§ EXTRAIT FOURNI:
*-*-*

Tu rallongeais les parcours quitte à provoquer et être, disons-le, ridicule, voire choquant... On provoque toujours quand on montre à celui qui fait un parcours
avec nous qu'on a déjà fait 100 bornes avant. Ce n'est pas très sympa. Je l'ai
fait aussi et j'y pense à chaque fois et je dis que cela m'est nécessaire pour un projet, me comparant à Roger Devlaeminck qui se surentraînait ponctuellement, avec succès d'ailleurs. C'était ridicule. Quelque fois de rallonger permet aussi de
pallier à une déficience du parcours officiel mais c'est quand même excessivement rare.
Et c'est pire quand on se rend à un brevet kilométrique en
vélo... On fait un 350 pour un brevet audax de 200 ! C'est absurde. C'est qu'on
s'est trompé de brevet tout simplement... Il fallait s'inscrire à un brevet de
350 (200 +150). Qu'en on pensé tes compagnons de route ? C'est vrai ne pas penser...

*-*-*

§ CONSIGNE 1:
D'après l'extrait sur les parcours rallongés à vélo, pourquoi est-il absurde de faire 350 kilomètres lors d'un brevet audax de 200 ? Répondez en une à trois phrases.
§ CONSIGNE 2:
Poursuivez l'extrait sur les parcours rallongés à vélo à partir de sa dernière phrase.
Les items ci-après forment un matériau indépendant de l'extrait sur les parcours rallongés à vélo.

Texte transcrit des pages
*-*-*

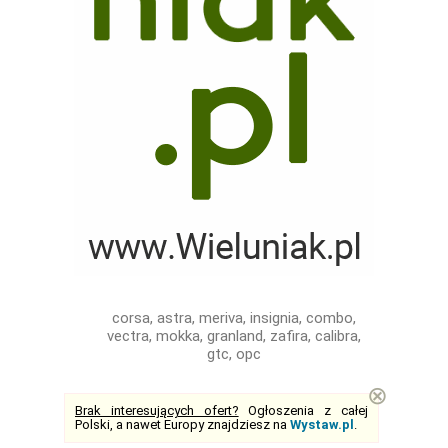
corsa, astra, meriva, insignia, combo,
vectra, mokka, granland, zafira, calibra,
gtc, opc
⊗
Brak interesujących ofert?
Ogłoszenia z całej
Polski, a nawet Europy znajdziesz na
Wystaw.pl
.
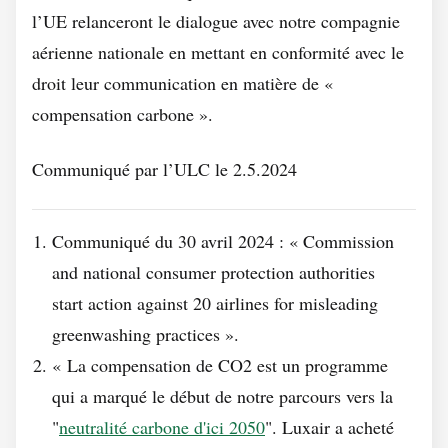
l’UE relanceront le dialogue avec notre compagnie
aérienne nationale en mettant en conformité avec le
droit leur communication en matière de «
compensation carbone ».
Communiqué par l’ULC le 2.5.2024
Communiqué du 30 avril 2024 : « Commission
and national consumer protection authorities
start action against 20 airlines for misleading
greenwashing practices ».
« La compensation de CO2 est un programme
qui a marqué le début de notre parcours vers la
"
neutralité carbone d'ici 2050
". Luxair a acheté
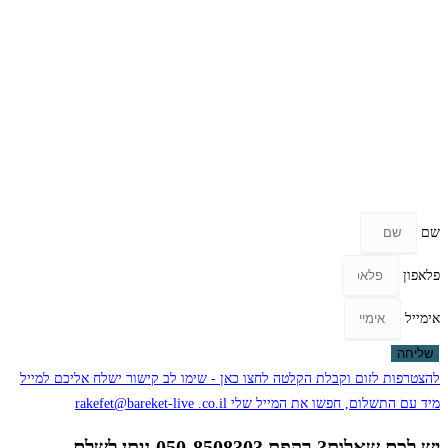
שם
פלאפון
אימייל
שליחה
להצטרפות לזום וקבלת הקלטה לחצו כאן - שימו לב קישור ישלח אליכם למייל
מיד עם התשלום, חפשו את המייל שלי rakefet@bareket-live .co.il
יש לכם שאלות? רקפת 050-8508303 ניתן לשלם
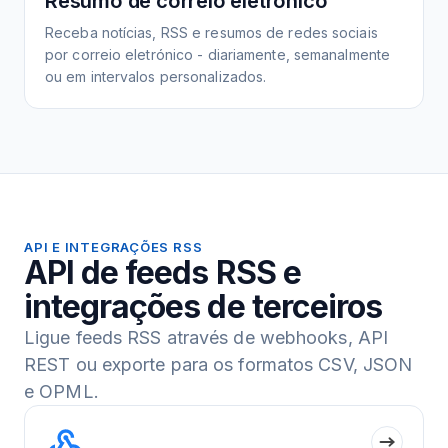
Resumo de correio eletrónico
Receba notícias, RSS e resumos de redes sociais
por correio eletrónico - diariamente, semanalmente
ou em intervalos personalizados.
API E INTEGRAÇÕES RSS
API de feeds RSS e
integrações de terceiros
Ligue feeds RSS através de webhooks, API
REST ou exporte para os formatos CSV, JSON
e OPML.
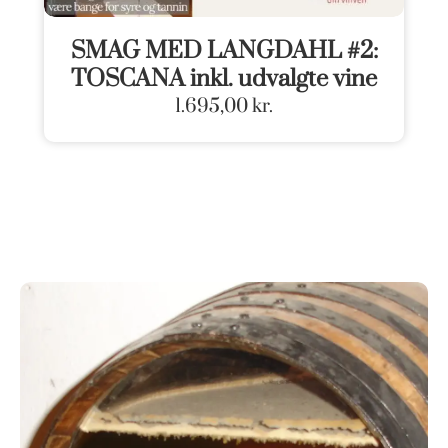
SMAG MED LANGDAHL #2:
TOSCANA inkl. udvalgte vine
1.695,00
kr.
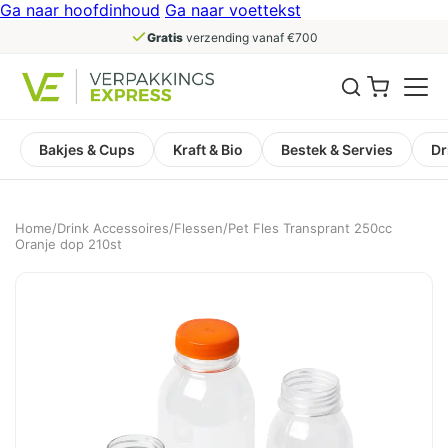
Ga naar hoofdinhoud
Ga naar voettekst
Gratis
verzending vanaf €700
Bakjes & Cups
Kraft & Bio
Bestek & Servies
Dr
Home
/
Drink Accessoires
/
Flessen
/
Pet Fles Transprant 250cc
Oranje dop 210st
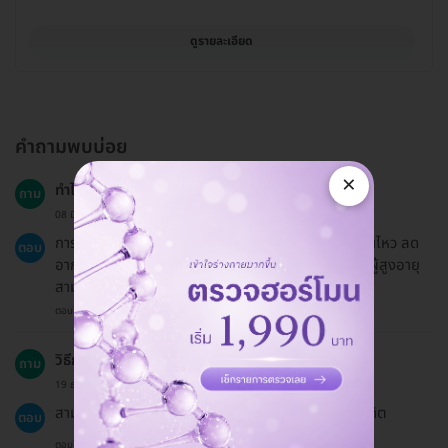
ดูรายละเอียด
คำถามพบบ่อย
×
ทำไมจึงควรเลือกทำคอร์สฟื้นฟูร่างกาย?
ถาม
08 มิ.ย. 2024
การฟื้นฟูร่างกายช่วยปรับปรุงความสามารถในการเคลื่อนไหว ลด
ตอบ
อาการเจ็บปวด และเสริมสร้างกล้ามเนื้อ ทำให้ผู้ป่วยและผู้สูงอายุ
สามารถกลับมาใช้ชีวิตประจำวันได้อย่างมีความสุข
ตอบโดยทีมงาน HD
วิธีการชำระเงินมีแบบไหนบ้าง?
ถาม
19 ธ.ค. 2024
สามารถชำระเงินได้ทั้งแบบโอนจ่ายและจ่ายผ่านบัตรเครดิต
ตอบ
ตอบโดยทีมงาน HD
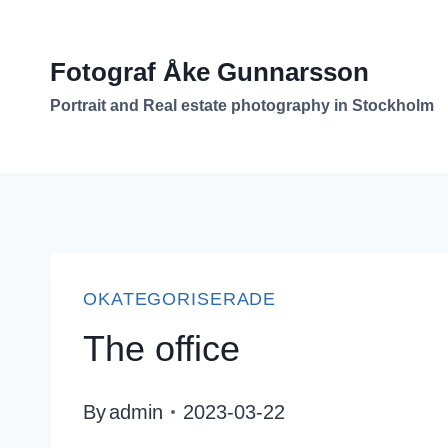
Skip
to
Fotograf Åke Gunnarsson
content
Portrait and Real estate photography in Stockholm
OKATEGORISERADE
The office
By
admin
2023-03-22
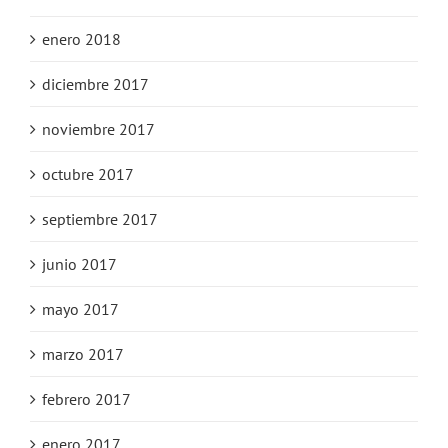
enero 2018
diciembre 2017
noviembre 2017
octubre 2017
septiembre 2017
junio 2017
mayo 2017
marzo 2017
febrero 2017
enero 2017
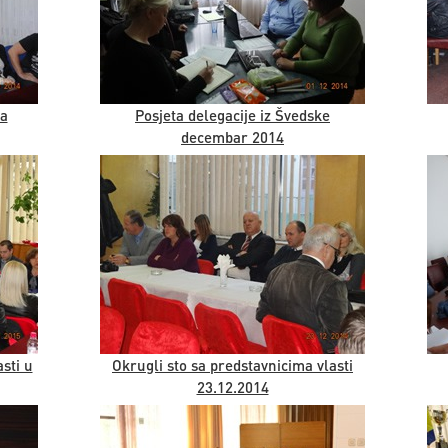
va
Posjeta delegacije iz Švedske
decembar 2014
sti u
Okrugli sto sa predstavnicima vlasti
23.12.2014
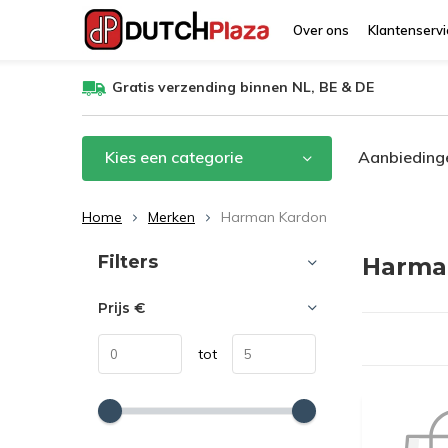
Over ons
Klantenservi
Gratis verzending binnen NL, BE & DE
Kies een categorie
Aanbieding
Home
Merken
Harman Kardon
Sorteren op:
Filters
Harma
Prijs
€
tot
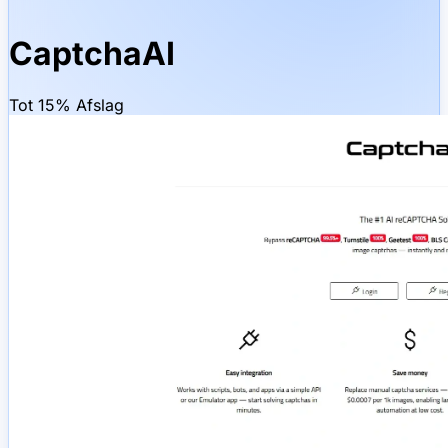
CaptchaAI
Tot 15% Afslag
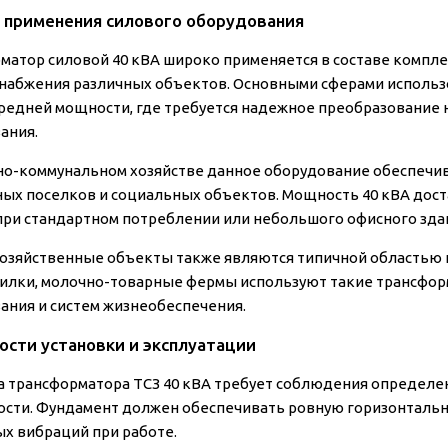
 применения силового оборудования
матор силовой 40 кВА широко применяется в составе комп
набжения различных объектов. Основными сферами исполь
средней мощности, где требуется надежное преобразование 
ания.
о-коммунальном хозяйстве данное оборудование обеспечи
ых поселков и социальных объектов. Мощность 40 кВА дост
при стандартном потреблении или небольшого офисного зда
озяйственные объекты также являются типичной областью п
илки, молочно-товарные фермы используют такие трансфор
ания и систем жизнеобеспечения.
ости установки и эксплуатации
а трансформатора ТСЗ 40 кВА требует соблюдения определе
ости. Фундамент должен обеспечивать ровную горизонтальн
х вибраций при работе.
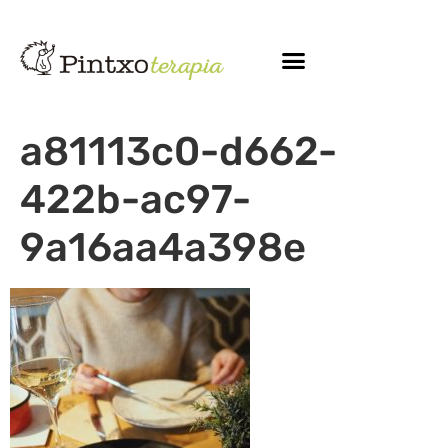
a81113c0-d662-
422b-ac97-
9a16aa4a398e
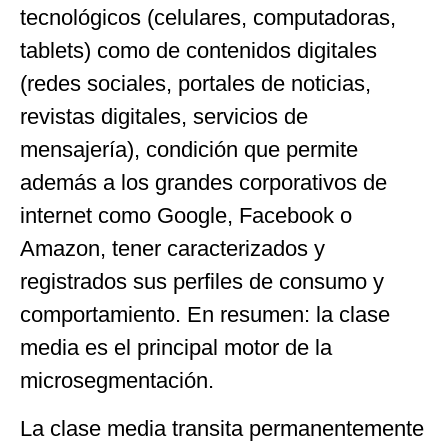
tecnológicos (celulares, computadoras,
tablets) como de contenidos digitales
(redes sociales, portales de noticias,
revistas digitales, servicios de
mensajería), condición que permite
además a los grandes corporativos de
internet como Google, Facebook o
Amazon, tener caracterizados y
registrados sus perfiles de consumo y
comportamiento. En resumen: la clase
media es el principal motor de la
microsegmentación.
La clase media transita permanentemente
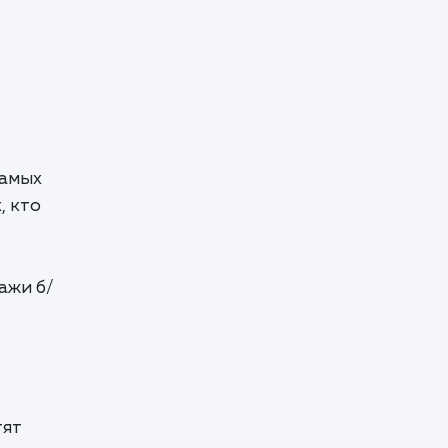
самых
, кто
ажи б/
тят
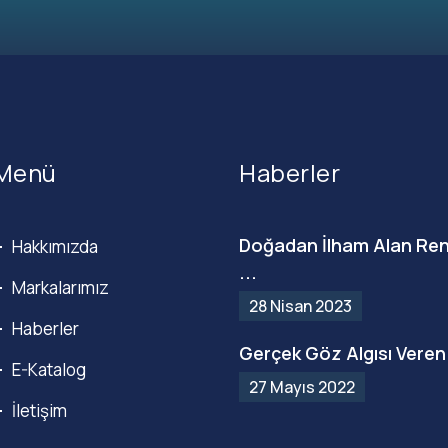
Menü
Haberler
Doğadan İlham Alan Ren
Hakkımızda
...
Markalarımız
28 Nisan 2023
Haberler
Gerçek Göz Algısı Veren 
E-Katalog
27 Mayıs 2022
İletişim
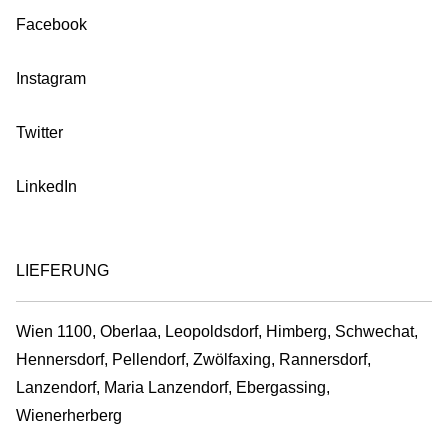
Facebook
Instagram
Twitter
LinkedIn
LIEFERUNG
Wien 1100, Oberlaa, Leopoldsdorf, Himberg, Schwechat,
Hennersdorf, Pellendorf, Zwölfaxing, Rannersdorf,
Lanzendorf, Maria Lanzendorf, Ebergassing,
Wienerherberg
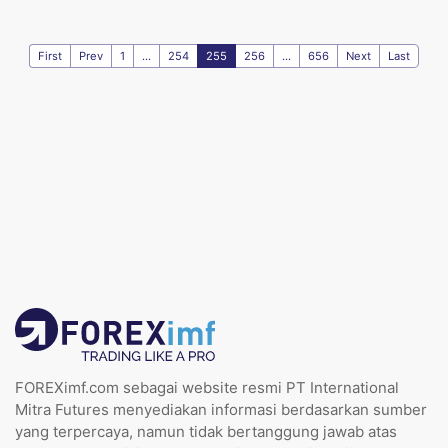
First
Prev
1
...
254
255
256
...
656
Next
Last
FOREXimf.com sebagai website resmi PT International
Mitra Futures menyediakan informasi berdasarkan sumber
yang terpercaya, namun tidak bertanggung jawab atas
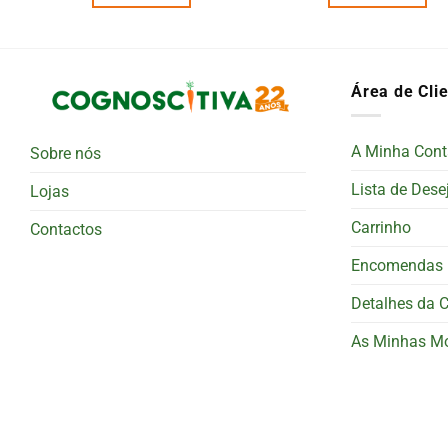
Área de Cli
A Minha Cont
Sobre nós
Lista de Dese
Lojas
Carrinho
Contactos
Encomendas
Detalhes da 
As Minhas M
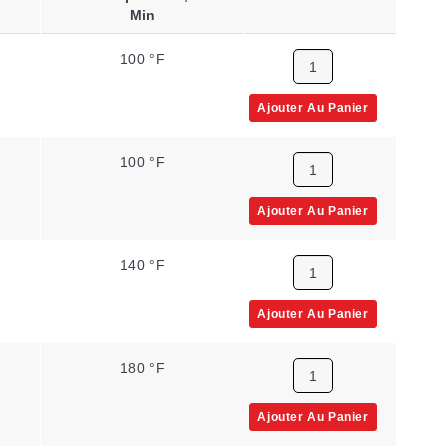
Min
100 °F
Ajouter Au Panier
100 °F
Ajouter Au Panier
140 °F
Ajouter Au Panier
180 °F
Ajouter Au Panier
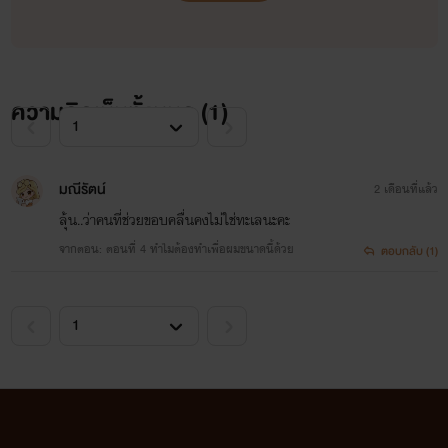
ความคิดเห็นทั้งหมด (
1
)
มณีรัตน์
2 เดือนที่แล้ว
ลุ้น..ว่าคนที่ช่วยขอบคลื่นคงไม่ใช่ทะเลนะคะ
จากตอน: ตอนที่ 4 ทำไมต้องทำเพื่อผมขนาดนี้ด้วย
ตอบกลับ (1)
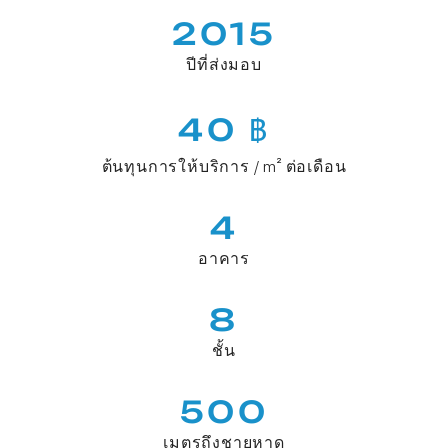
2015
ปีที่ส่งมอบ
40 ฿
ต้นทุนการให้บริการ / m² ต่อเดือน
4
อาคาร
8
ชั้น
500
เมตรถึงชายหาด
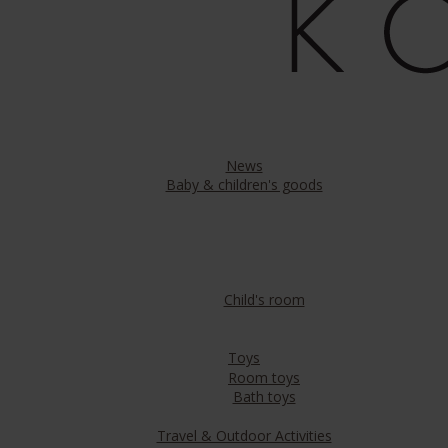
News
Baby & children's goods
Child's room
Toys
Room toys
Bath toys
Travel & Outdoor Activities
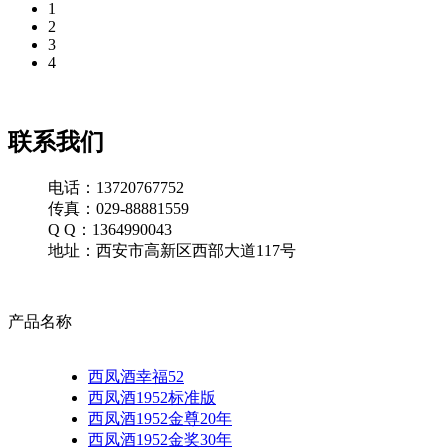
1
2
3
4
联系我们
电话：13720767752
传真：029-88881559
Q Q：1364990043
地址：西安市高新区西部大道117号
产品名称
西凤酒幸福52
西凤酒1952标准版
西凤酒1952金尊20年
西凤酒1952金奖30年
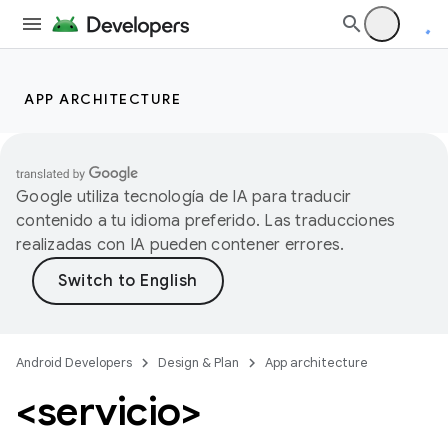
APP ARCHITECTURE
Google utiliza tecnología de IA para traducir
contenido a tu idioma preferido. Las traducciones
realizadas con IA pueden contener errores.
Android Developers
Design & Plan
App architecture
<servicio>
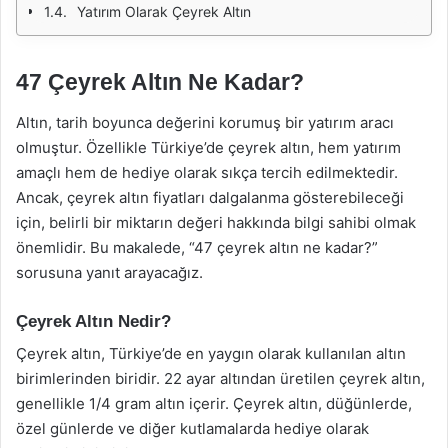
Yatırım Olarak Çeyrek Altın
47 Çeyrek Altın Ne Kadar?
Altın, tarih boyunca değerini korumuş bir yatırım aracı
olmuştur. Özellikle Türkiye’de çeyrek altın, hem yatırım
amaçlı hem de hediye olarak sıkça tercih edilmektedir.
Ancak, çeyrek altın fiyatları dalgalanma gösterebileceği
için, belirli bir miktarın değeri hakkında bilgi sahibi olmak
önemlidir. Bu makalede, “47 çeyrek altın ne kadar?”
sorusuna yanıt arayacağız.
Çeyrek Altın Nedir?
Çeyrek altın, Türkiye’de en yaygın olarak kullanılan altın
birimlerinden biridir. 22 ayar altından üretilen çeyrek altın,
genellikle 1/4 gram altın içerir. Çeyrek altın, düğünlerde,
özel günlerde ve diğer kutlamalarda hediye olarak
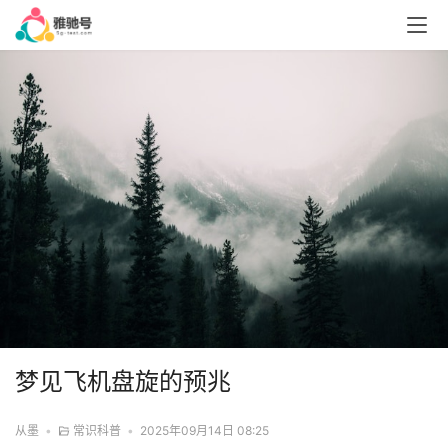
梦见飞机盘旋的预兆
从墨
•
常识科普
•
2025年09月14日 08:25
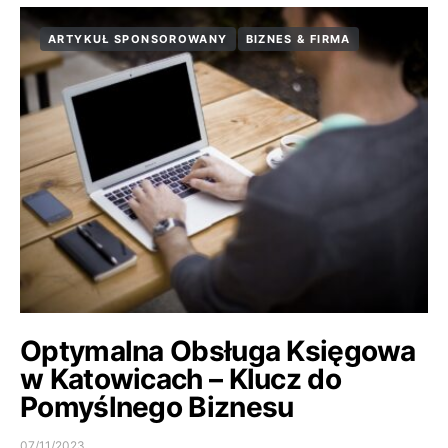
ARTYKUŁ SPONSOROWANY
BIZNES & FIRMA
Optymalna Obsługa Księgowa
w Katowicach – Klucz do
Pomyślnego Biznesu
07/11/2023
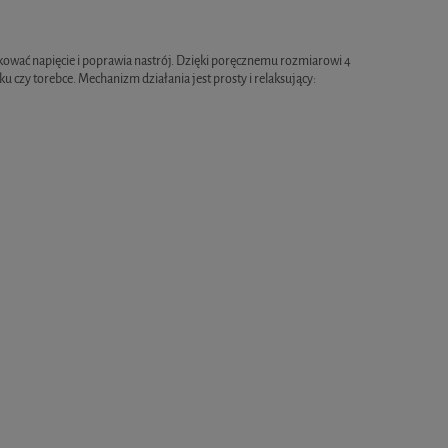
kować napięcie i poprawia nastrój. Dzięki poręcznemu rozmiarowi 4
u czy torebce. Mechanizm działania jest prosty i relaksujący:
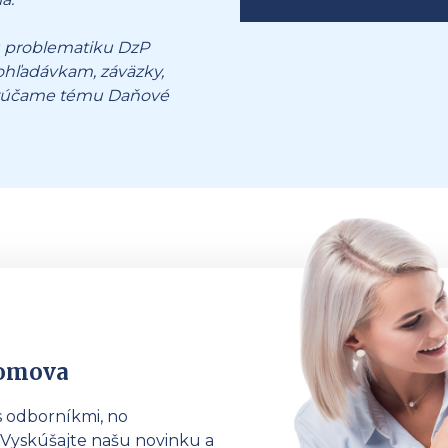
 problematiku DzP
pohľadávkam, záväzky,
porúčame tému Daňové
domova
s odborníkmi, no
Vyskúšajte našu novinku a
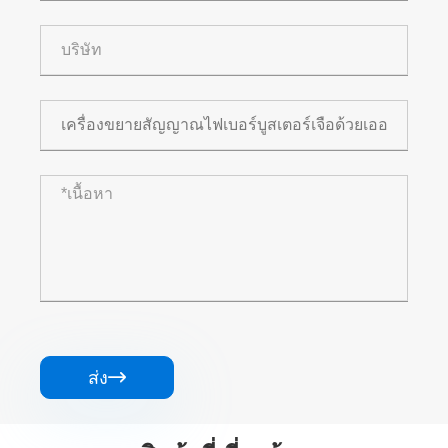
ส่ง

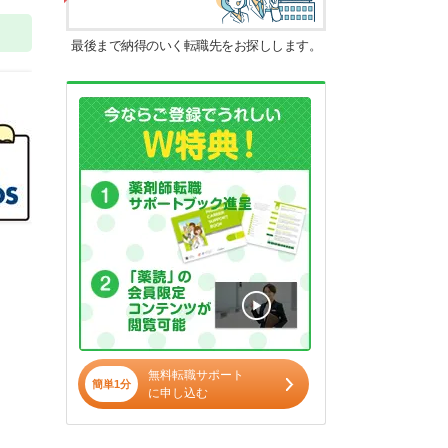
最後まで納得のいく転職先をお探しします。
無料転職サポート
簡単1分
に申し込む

*-*-*

§ RÉPONSE 1:
Parce que cela revient simplement à s'être trompé de brevet. Il aurait fallu s'inscrire à un brevet de 350 kilomètres, soit 200 plus 150.

§ RÉPONSE 2:
Tu avais une autonomie en victuailles diverses et variées
qui t'obligeait à t'alourdir (comme néné cassoulet, cyclo bien connu en terres nord de Montferrier). Peut-être pour ne pas
stresser et "être autonome". Moi j'ai toujours choisi de dévaliser les
commerçants locaux. Pour les rencontrer et les faire vivre et finalement, et rester
léger sur les routes... La légèreté ce n'est pas la "Ratagravité" si
je puis me permettre...
Ton aptitude à côtoyer les cadres fédérés (aux cheveux
blancs) et à être en phase avec eux et leurs nouveaux règlements m'a toujours scotché.
Ils allaient vers toi spontanément, comme attirés par tes trémolos vocaux travaillés sur la musique "Etoile des neiges"... Vous étiez une grande famille, la famille
des bénévoles qui maîtrisent le système, ces prolongement des réunions dans les
entreprises voir les administrations..."Le grand câlin régulier des réseaux". Ces rencontres numérotés, avec tri sur le
volet, dont l'objet est de savoir la couleur d'un garde boue homologué (obligatoire) ou l'amélioration
d'une piste cyclable européenne pour préparer le cyclo de demain à suivre la
discipline et les ordres...Ces réunions de présidents... de clubs
improbables... Ah la piste cyclable, le tunnel, la montre, surtout ne pas
penser...Quel avenir pour les cyclistes libres de demain..? Nos enfants.
Oui Rata tu étais une Marque... Une Marque déposée... Et
c'est à cette rando. de la... Marquerose (rien à voir avec la pédale) que j'y est pensé, début octobre, alors que tu étais tout
juste parti au ciel. Cette randonnée ou j'ai été je crois, quasi le seul, à
réaliser le parcours dans son intégralité... Tu n'étais pas là, ils ont tous "coupé"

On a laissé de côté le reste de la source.